Segment Open

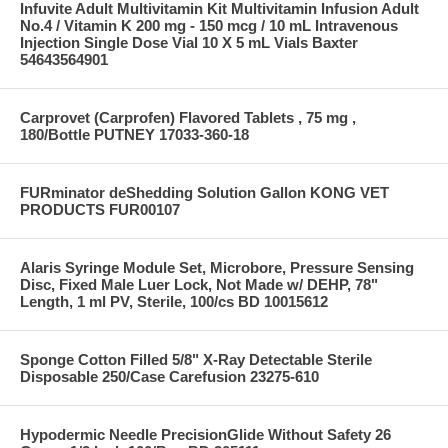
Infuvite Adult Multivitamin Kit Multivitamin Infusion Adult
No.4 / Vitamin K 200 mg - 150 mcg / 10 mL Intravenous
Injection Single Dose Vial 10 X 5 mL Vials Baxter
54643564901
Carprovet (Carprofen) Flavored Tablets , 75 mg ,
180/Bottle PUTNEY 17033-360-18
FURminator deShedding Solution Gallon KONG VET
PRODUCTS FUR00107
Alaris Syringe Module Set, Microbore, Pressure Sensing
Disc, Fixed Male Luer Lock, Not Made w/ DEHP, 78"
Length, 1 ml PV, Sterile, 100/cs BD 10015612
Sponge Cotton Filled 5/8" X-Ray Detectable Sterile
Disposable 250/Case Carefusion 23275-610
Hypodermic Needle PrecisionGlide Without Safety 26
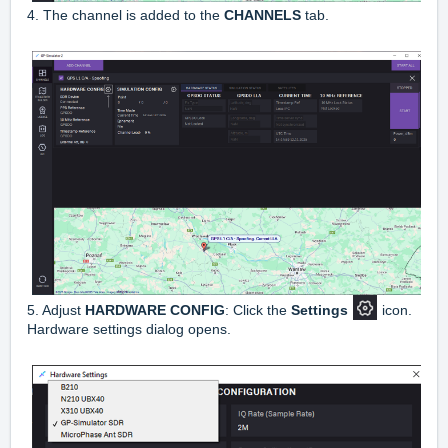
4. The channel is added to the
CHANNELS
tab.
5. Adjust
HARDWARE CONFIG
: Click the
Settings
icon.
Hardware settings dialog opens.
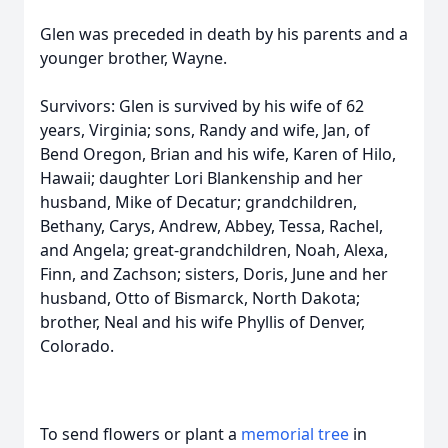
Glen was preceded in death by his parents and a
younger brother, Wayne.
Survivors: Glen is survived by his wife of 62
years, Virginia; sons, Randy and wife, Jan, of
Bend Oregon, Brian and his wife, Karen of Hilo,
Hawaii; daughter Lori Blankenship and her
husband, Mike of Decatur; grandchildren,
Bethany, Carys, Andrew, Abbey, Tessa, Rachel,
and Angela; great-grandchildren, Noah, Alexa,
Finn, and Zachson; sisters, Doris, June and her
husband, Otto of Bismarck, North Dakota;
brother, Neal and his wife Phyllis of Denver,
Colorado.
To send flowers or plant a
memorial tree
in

Segment Closed

■ TO DO
Reproduce all of the material, substituting "spouse" for each occurrence of "wife" and leaving everything else unchanged. Omit the pictures from the reproduction.

■ RESULT OF THIS EXERCISE
Infuvite Adult Multivitamin Kit Multivitamin Infusion Adult
No.4 / Vitamin K 200 mg - 150 mcg / 10 mL Intravenous
Injection Single Dose Vial 10 X 5 mL Vials Baxter
54643564901
Carprovet (Carprofen) Flavored Tablets , 75 mg ,
180/Bottle PUTNEY 17033-360-18
FURminator deShedding Solution Gallon KONG VET
PRODUCTS FUR00107
Alaris Syringe Module Set, Microbore, Pressure Sensing
Disc, Fixed Male Luer Lock, Not Made w/ DEHP, 78"
Length, 1 ml PV, Sterile, 100/cs BD 10015612
Sponge Cotton Filled 5/8" X-Ray Detectable Sterile
Disposable 250/Case Carefusion 23275-610
Hypodermic Needle PrecisionGlide Without Safety 26
4. The channel is added to the
CHANNELS
tab.
5. Adjust
HARDWARE CONFIG
: Click the
Settings
icon.
Hardware settings dialog opens.
Glen was preceded in death by his parents and a
younger brother, Wayne.
Survivors: Glen is survived by his spouse of 62
years, Virginia; sons, Randy and spouse, Jan, of
Bend Oregon, Brian and his spouse, Karen of Hilo,
Hawaii; daughter Lori Blankenship and her
husband, Mike of Decatur; grandchildren,
Bethany, Carys, Andrew, Abbey, Tessa, Rachel,
and Angela; great-grandchildren, Noah, Alexa,
Finn, and Zachson; sisters, Doris, June and her
husband, Otto of Bismarck, North Dakota;
brother, Neal and his spouse Phyllis of Denver,
Colorado.
To send flowers or plant a
memorial tree
in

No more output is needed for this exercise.